- [WHAT NEEDS TO BE DONE] In the thread on Kindle Fire wifi trouble with ICS roms, what message appeared after the router's network name and password were added manually?

# Wifi Issue With ICS Roms For The Kindle Fire



## nicholas173 (Feb 4, 2012)

Had anyone else had issues with the fire not recognizing d-link routers when using ICS roms. It will recognize other brands but not d-link. It may be some other issue but the two routers I have are d-link and don't show up, but if I go somewhere with a different brand router works flawlessly.


----------



## tedr108 (Oct 14, 2011)

Are you sure that you don't have your router set up as a hidden AP? Try adding the AP name and password manually to your KF wi-fi list and see what happens.


----------



## nicholas173 (Feb 4, 2012)

I tried this, but no luck. It shows that the network is not in range.


----------



## tedr108 (Oct 14, 2011)

nicholas173 said:


> I tried this, but no luck. It shows that the network is not in range.


OK, I misunderstood ... thought you were not seeing it at all.

Well, I can tell you that it is not all d-link routers. I connect to a pretty wimpy d-link with my KF at a friend's house whenever I am there. No fancy setup, just default everything when he set it up.

You might want to look at changing your router channel. Perhaps yours is set at a very low or very high channel that is out of the KF's range -- or perhaps there is a weird conflict with some other device (of a neighbor, e.g.) on the same channel. Those are about the only things I can think of. Never had any problems with the KF, but I do own another device that is not happy with some channels.


----------



## tedr108 (Oct 14, 2011)

You did try "forgetting" your router's AP name, right?


----------

- [Stored records]
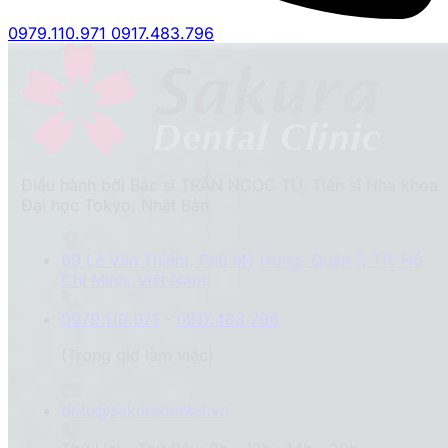
0979.110.971
0917.483.796
Điều hành bởi Bác sĩ TRẦN NGỌC TÚ, Tiến sĩ Nha khoa
Đại học Tokyo, Nhật Bản
69 Lê Văn Thiêm, Phú Mỹ Hưng, Quận 7, TP. Hồ
Chí Minh, Việt Nam
0979.110.971
-
0917.483.796
(Trong giờ làm việc)
dr.tu@sakuradental.vn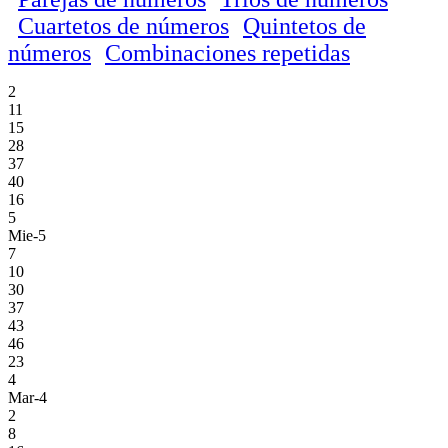
Cuartetos de números
Quintetos de
números
Combinaciones repetidas
2
11
15
28
37
40
16
5
Mie-5
7
10
30
37
43
46
23
4
Mar-4
2
8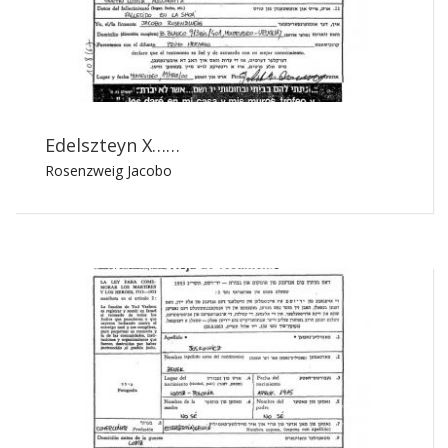
Edelszteyn X……
Rosenzweig Jacobo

- [TASK RESULT] It showed that the network is not in range.